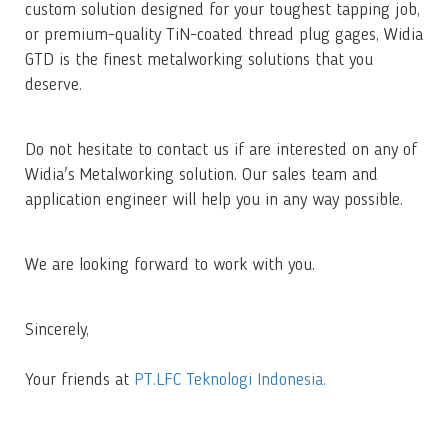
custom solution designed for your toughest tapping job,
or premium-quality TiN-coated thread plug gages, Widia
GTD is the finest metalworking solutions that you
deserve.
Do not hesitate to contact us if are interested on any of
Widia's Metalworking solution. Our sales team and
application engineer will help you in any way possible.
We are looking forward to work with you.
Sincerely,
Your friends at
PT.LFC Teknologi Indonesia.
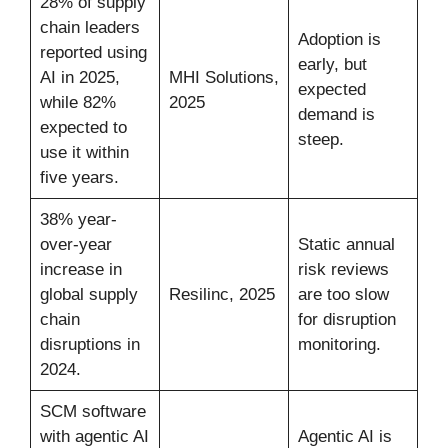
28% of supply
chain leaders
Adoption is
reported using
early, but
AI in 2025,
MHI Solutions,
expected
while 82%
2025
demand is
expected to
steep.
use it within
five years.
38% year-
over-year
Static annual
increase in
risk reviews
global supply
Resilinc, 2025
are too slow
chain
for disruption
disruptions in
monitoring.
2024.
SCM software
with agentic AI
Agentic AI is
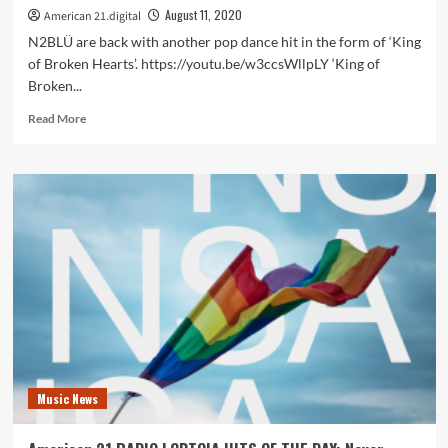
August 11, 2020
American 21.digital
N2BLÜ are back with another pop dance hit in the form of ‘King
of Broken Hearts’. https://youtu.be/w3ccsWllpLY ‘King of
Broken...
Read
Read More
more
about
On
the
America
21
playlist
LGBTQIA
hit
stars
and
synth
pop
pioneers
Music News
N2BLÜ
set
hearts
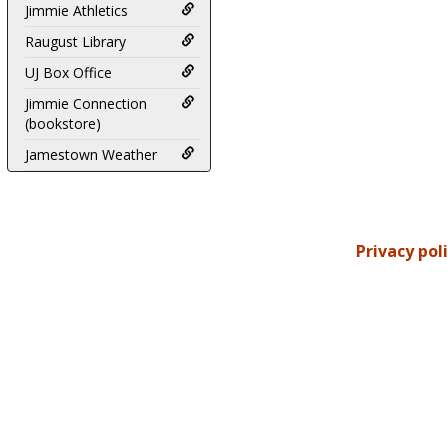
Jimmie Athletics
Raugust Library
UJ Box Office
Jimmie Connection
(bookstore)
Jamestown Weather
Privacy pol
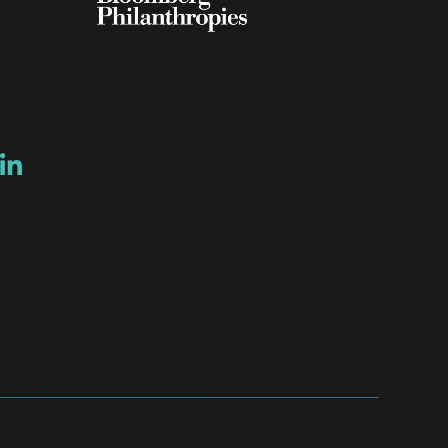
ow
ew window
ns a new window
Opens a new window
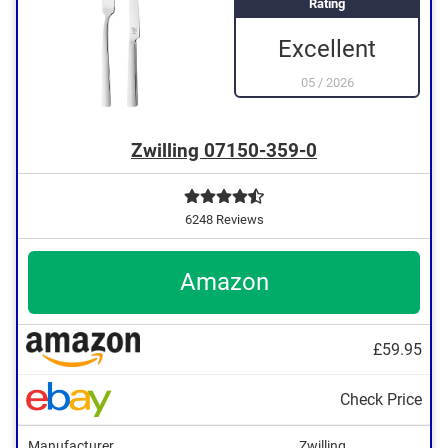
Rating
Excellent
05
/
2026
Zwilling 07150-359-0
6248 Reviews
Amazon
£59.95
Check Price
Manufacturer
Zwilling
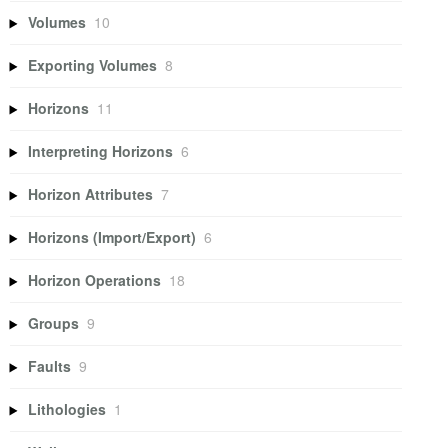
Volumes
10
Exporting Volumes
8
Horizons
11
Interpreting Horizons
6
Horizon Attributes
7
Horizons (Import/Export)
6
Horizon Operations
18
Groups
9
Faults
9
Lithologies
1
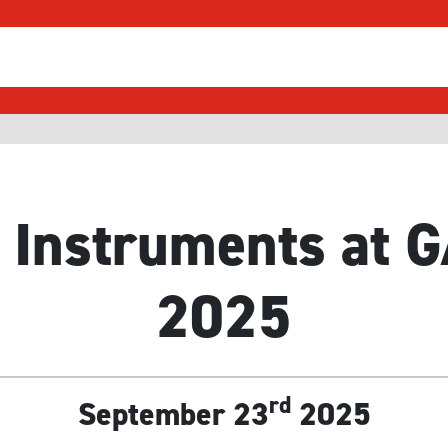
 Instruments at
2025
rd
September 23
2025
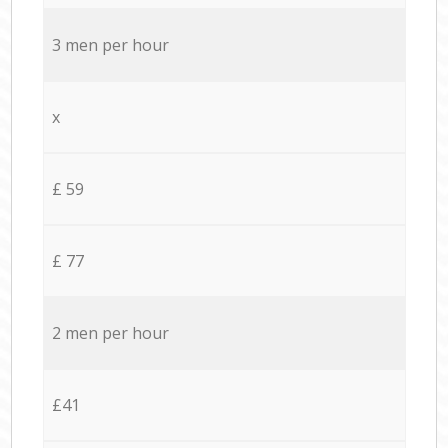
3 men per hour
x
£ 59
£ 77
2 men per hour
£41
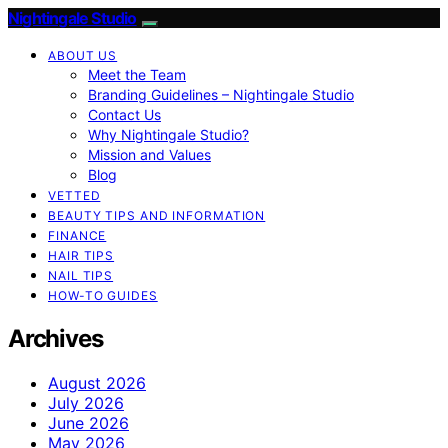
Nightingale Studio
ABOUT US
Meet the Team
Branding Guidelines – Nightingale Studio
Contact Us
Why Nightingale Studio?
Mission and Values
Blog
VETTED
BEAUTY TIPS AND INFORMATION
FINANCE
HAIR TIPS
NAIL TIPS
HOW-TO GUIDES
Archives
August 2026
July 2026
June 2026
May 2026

____________________

**Task statement:**
Everything in the entries must be written out exactly; the pictures stay out.

**Task result:**
custom solution designed for your toughest tapping job,
or premium-quality TiN-coated thread plug gages, Widia
GTD is the finest metalworking solutions that you
deserve.
Do not hesitate to contact us if are interested on any of
Widia's Metalworking solution. Our sales team and
application engineer will help you in any way possible.
We are looking forward to work with you.
Sincerely,
Your friends at
PT.LFC Teknologi Indonesia.
28% of supply
chain leaders
Adoption is
reported using
early, but
AI in 2025,
MHI Solutions,
expected
while 82%
2025
demand is
expected to
steep.
use it within
five years.
38% year-
over-year
Static annual
increase in
risk reviews
global supply
Resilinc, 2025
are too slow
chain
for disruption
disruptions in
monitoring.
2024.
SCM software
with agentic AI
Agentic AI is
August 11, 2020
American 21.digital
N2BLÜ are back with another pop dance hit in the form of ‘King
of Broken Hearts’. https://youtu.be/w3ccsWllpLY ‘King of
Broken...
Read
Read More
more
about
On
the
America
21
playlist
LGBTQIA
hit
stars
and
synth
pop
pioneers
Music News
N2BLÜ
set
hearts
Jimmie Athletics
Raugust Library
UJ Box Office
Jimmie Connection
(bookstore)
Jamestown Weather
Privacy pol
ow
ew window
ns a new window
Opens a new window
Rating
Excellent
05
/
2026
Zwilling 07150-359-0
6248 Reviews
Amazon
£59.95
Check Price
Manufacturer
Zwilling
Volumes
10
Exporting Volumes
8
Horizons
11
Interpreting Horizons
6
Horizon Attributes
7
Horizons (Import/Export)
6
Horizon Operations
18
Groups
9
Faults
9
Lithologies
1
 Instruments at
2025
rd
September 23
2025
3 men per hour
x
£ 59
£ 77
2 men per hour
£41
Nightingale Studio
ABOUT US
Meet the Team
Branding Guidelines – Nightingale Studio
Contact Us
Why Nightingale Studio?
Mission and Values
Blog
VETTED
BEAUTY TIPS AND INFORMATION
FINANCE
HAIR TIPS
NAIL TIPS
HOW-TO GUIDES
Archives
August 2026
July 2026
June 2026
May 2026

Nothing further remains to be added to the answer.